Return each record exactly as it appears, so that nothing is dropped or altered.

**********

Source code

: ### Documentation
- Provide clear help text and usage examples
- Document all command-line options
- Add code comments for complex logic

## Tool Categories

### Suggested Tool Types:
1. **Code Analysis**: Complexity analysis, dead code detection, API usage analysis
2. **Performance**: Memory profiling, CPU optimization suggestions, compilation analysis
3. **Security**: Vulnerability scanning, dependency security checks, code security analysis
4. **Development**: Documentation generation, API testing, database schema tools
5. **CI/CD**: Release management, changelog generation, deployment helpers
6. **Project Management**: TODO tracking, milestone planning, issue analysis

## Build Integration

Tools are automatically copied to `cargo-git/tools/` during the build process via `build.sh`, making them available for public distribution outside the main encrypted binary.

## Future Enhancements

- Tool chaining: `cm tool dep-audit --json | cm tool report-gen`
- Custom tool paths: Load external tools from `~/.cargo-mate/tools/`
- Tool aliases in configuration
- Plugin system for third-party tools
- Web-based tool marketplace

**********

» **Reply**
Source code

: ### Documentation
- Provide clear help text and usage examples
- Document all command-line options
- Add code comments for complex logic

## Tool Categories

### Suggested Tool Types:
1. **Code Analysis**: Complexity analysis, dead code detection, API usage analysis
2. **Performance**: Memory profiling, CPU optimization suggestions, compilation analysis
3. **Security**: Vulnerability scanning, dependency security checks, code security analysis
4. **Development**: Documentation generation, API testing, database schema tools
5. **CI/CD**: Release management, changelog generation, deployment helpers
6. **Project Management**: TODO tracking, milestone planning, issue analysis

## Build Integration

Tools are automatically copied to `cargo-git/tools/` during the build process via `build.sh`, making them available for public distribution outside the main encrypted binary.

## Future Enhancements

- Tool chaining: `cm tool dep-audit --json | cm tool report-gen`
- Custom tool paths: Load external tools from `~/.cargo-mate/tools/`
- Tool aliases in configuration
- Plugin system for third-party tools
- Web-based tool marketplace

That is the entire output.